- Center fielder
- Born: June 2, 1876 Butler, Pennsylvania, U.S.
- Died: April 2, 1947 (aged 70) Two Harbors, Minnesota, U.S.
- Batted: RightThrew: Right

MLB debut
- May 2, 1901, for the Boston Americans

Last MLB appearance
- August 14, 1908, for the St. Louis Browns

MLB statistics
- Batting average: .233
- Home runs: 5
- Runs batted in: 144
- Stats at Baseball Reference

Teams
- Boston Americans (1901); Chicago White Sox (1904); Washington Senators (1905–1907); St. Louis Browns (1908);

= Charlie Jones (outfielder) =

American baseball player (1876–1947)

Charles Claude "Casey" Jones (June 2, 1876 – April 2, 1947) was an American professional baseball center fielder who played in Major League Baseball (MLB) for the Boston Americans, Chicago White Sox, Washington Senators, and St. Louis Browns.

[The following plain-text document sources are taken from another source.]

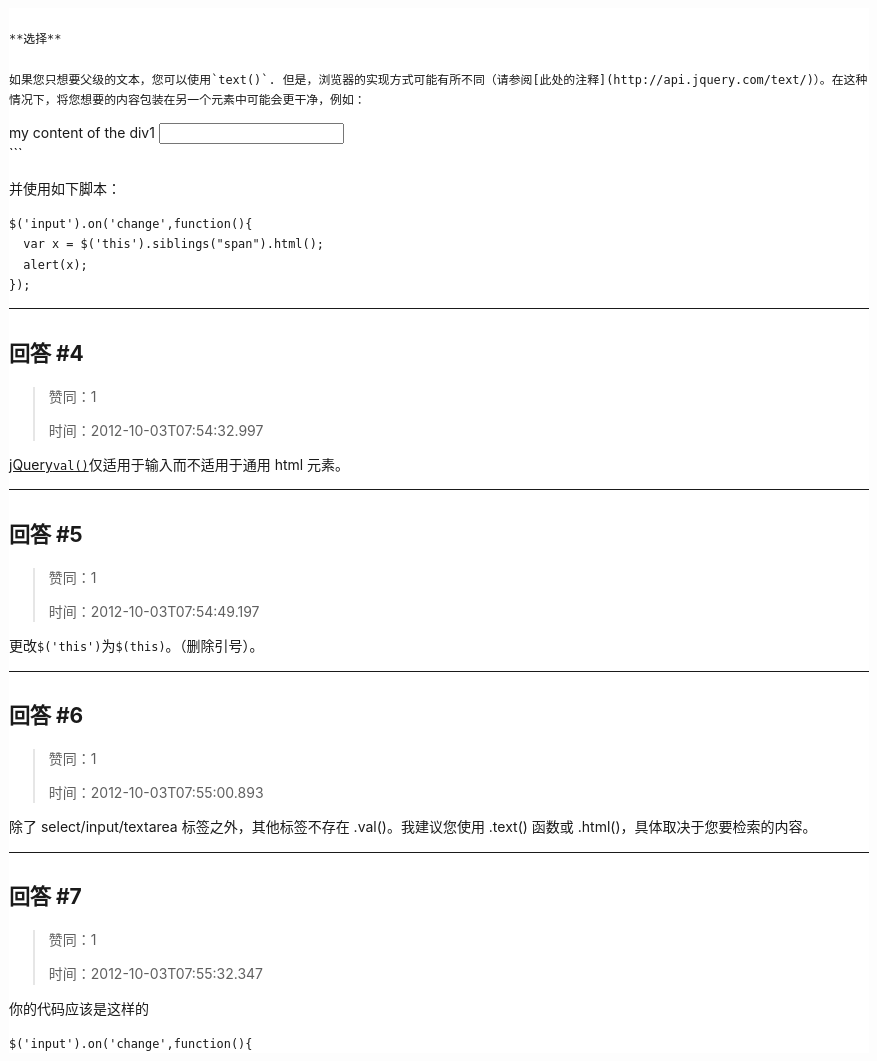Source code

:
 ```

**选择**

如果您只想要父级的文本，您可以使用`text()`. 但是，浏览器的实现方式可能有所不同（请参阅[此处的注释](http://api.jquery.com/text/)）。在这种情况下，将您想要的内容包装在另一个元素中可能会更干净，例如：

```
<div>
  <span>my content of the div1</span>
  <input/>
</div>​ 
```

并使用如下脚本：

```
$('input').on('change',function(){
  var x = $('this').siblings("span").html();
  alert(x);
})​​​; 
```

* * *

## 回答 #4

> 赞同：1
> 
> 时间：2012-10-03T07:54:32.997

[jQuery`val()`](http://api.jquery.com/val/)仅适用于输入而不适用于通用 html 元素。

* * *

## 回答 #5

> 赞同：1
> 
> 时间：2012-10-03T07:54:49.197

更改`$('this')`为`$(this)`。（删除引号）。

* * *

## 回答 #6

> 赞同：1
> 
> 时间：2012-10-03T07:55:00.893

除了 select/input/textarea 标签之外，其他标签不存在 .val()。我建议您使用 .text() 函数或 .html()，具体取决于您要检索的内容。

* * *

## 回答 #7

> 赞同：1
> 
> 时间：2012-10-03T07:55:32.347

你的代码应该是这样的

```
$('input').on('change',function(){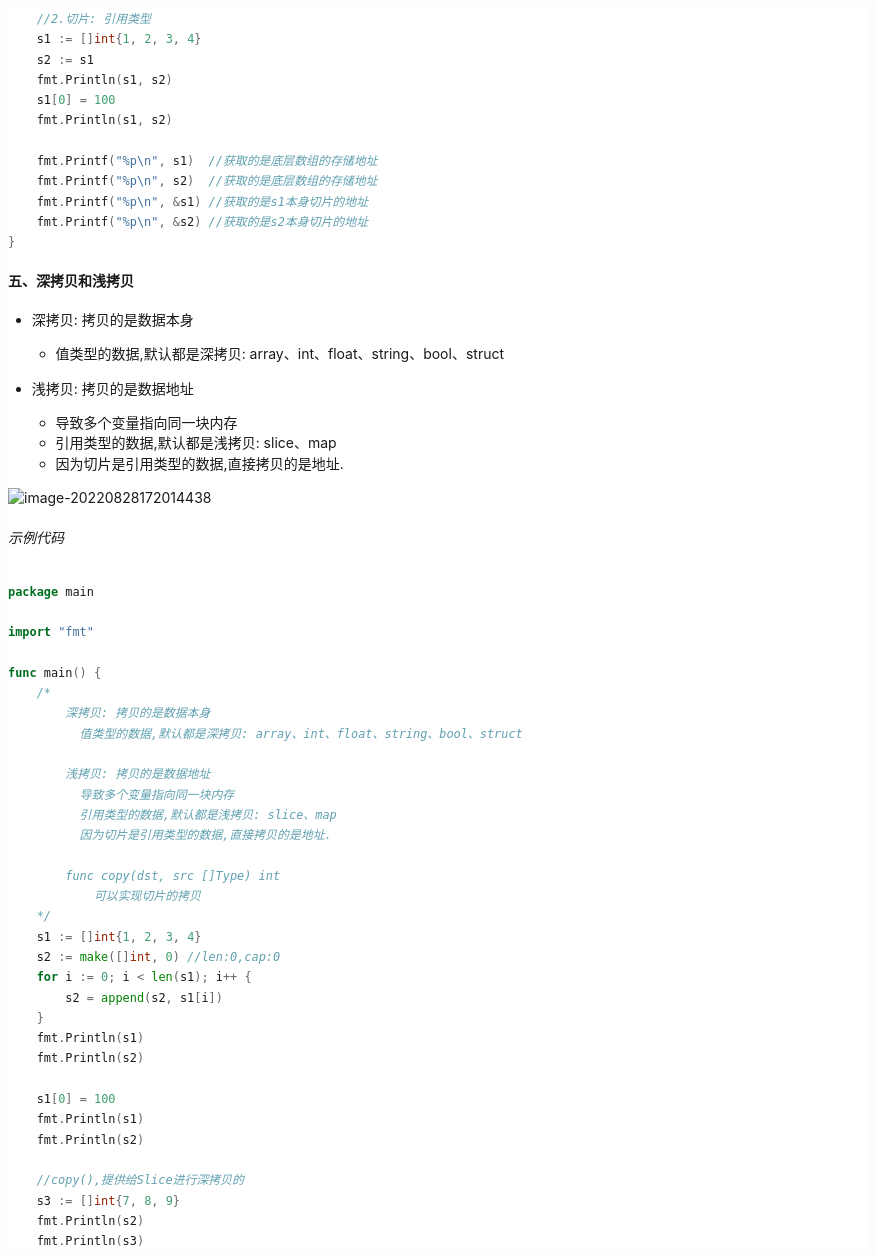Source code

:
 ```go
	//2.切片: 引用类型
	s1 := []int{1, 2, 3, 4}
	s2 := s1
	fmt.Println(s1, s2)
	s1[0] = 100
	fmt.Println(s1, s2)

	fmt.Printf("%p\n", s1)  //获取的是底层数组的存储地址
	fmt.Printf("%p\n", s2)  //获取的是底层数组的存储地址
	fmt.Printf("%p\n", &s1) //获取的是s1本身切片的地址
	fmt.Printf("%p\n", &s2) //获取的是s2本身切片的地址
}
```



#### 五、深拷贝和浅拷贝

- 深拷贝: 拷贝的是数据本身
  - 值类型的数据,默认都是深拷贝: array、int、float、string、bool、struct

- 浅拷贝: 拷贝的是数据地址
  - 导致多个变量指向同一块内存
  - 引用类型的数据,默认都是浅拷贝: slice、map
  - 因为切片是引用类型的数据,直接拷贝的是地址.

![image-20220828172014438](https://bruce-log-img.oss-cn-shanghai.aliyuncs.com/image-20220828172014438.png)



###### 	示例代码

```go
package main

import "fmt"

func main() {
	/*
		深拷贝: 拷贝的是数据本身
		  值类型的数据,默认都是深拷贝: array、int、float、string、bool、struct

		浅拷贝: 拷贝的是数据地址
		  导致多个变量指向同一块内存
		  引用类型的数据,默认都是浅拷贝: slice、map
		  因为切片是引用类型的数据,直接拷贝的是地址.

		func copy(dst, src []Type) int
			可以实现切片的拷贝
	*/
	s1 := []int{1, 2, 3, 4}
	s2 := make([]int, 0) //len:0,cap:0
	for i := 0; i < len(s1); i++ {
		s2 = append(s2, s1[i])
	}
	fmt.Println(s1)
	fmt.Println(s2)

	s1[0] = 100
	fmt.Println(s1)
	fmt.Println(s2)

	//copy(),提供给Slice进行深拷贝的
	s3 := []int{7, 8, 9}
	fmt.Println(s2)
	fmt.Println(s3)
```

A fine defensive player with a strong arm, Jones entered the majors in 1901 with the Boston Americans, playing for them one year before joining the Chicago White Sox (1904), Washington Senators (1905–1907) and St. Louis Browns (1908). Strictly a line-drive hitter and good base runner, he was a utilityman, playing in all infield and outfield positions except third base. His primary position was at center field, where he appeared in 443 of his 483 major league games. His most productive season came in 1906 for Washington, when he posted career-numbers in hits (120), triples (11) and stolen bases. In 1905, he collected 441 outs to rank 8th among American League outfielders.

In a six-season career, Jones was a .233 hitter (420-for-1799) with five home runs and 144 run batted in, including 217 runs, 56 doubles, 28 triples, and 100 stolen bases. He also posted a collective .967 fielding percentage in 1137 chances.

Jones died in Two Harbors, Minnesota at age 70.